While most studies on CBD have promising results, the findings are still mixed and there are not many high-quality studies to date. In addition, the hype surrounding CBD overestimates its benefits, and there are many concerns about the purity of CBD products. In any case, it’s worth looking at the available evidence to determine if CBD can actually boost your workouts, or if you shouldn’t stick with it.
How CBD Can Potentially Improve Your Workouts
A growing body of evidence points to possible links between CBD and physical performance, although these possible links are indirect. This is what science is currently saying about CBD and its properties that may be related to fitness.
CBD could relieve pain and inflammation
Studies show that CBD has a positive effect on physical inflammation. According to a 2020 study, CBD has direct anti-inflammatory and antioxidant effects. Inflammation is the body’s natural response to injury and fear, and reduced inflammation usually equates to less pain. Studies on thefall short.
Also in 2020, researchers concluded that while CBD may have anti-inflammatory properties that could be useful in the treatment of joint disease, “there is a lack of high-quality, new research on the use of CBD in human musculoskeletal diseases.”
A large-scale review of 2018 studies looked at research from 1975 to 2018 and concluded that the evidence for CBD as a pain reliever is generally promising. However, most research on this topic concludes with the feeling that more research in humans is needed to determine the effects of CBD on pain and inflammation.
CBD can help you sleep better
Like research on CBD and pain, research on CBD and sleep has shown mixed results. A 2017 review found that CBD may be helpful in treating sleep disorders, such as REM sleep behavior disorder (RBD), a condition that causes people to fulfill their dreams while asleep.
Since CBD can lower cortisol levels, it can help people with anxiety fall asleep and fall asleep at night. Raw cannabis flower has been shown to induce sleep, but raw cannabis contains THC, so CBD alone is unlikely to have the same effect.
CBD can promote muscle recovery
Since CBD can help you sleep better and reduce inflammation, it can also aid in muscle recovery. Most of the tissue repair process takes place during sleep, so more sleep coupled with the anti-inflammatory effects of CBD make this cannabis-derived compound a strong competitor for a muscle recovery supplement.

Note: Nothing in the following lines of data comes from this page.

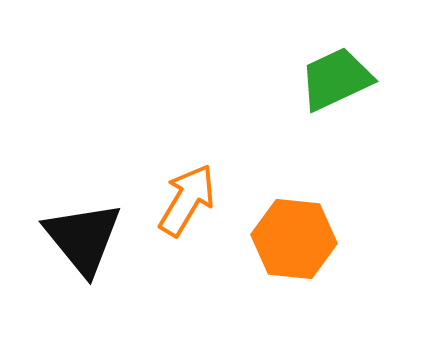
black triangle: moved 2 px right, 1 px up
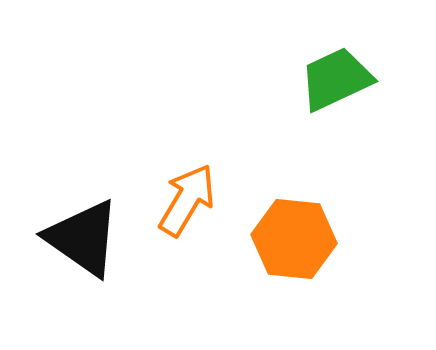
black triangle: rotated 16 degrees counterclockwise
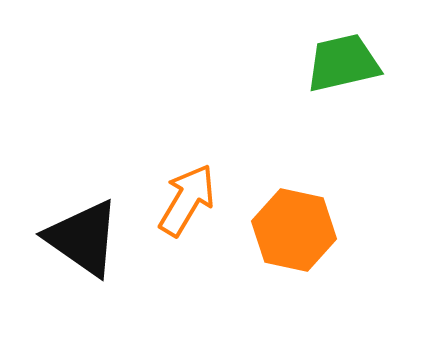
green trapezoid: moved 7 px right, 16 px up; rotated 12 degrees clockwise
orange hexagon: moved 9 px up; rotated 6 degrees clockwise
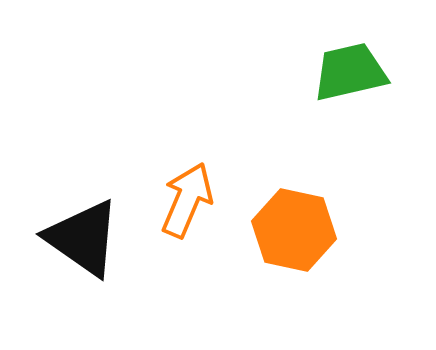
green trapezoid: moved 7 px right, 9 px down
orange arrow: rotated 8 degrees counterclockwise
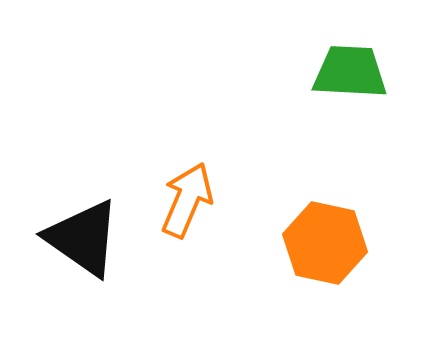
green trapezoid: rotated 16 degrees clockwise
orange hexagon: moved 31 px right, 13 px down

CBD can reduce stress and anxiety
If you tend to get anxious about games or competitions, going for a new one-rep max, or embarking on a black diamond bike path, CBD can help calm your nerves and give you the confidence you need to your next tackle Big challenge.
While more research is needed (no surprise here), a 2019 case series concluded that CBD has potential as a treatment for anxiety. Lots of other research confirms this finding, and it’s worth trying if you feel like your nerves are holding you back from your greatest athletic potential.
Can CBD Actually Improve Exercise Performance?
This is where things get a little weird. While there is growing evidence to support the four potential CBD benefits above, there is little scientific evidence to support the claim that CBD directly improves fitness performance or athletic skills.
Because(federal – many states still have some way to go), it has been challenging for scientists to research and study CBD. Even now, nearly three years after the government removed CBD’s Schedule 1 label, it hasn’t been extensively studied for its performance-enhancing properties. In fact, “comprehensive” is a stretch to describe the evidence we have on other aspects of CBD, such as its effects on sleep or pain.
The thing is, there isn’t enough research to say outright that CBD improves fitness or athletic performance.
Be skeptical of CBD products that claim to improve athletic performance. Do your research on CBD products you are interested in to make sure you buy a pure and potent product as diluted CBD is a waste of money and impurities. Also, keep in mind that clinical trials often use higher doses of CBD than what you can find in the market, so products you buy may not have the same effects as the findings you see in research studies.
Overall, CBD has been proven to be safe, but not necessarily effective, as a fitness supplement. If you believe that CBD improves your performance and you are not experiencing any adverse effects, it can be a valuable aid to your health and fitness.
The information in this article is for educational and informational purposes only and is not intended to be health or medical advice. Always consult a physician or other qualified health care practitioner if you have any questions about a medical condition or health goals.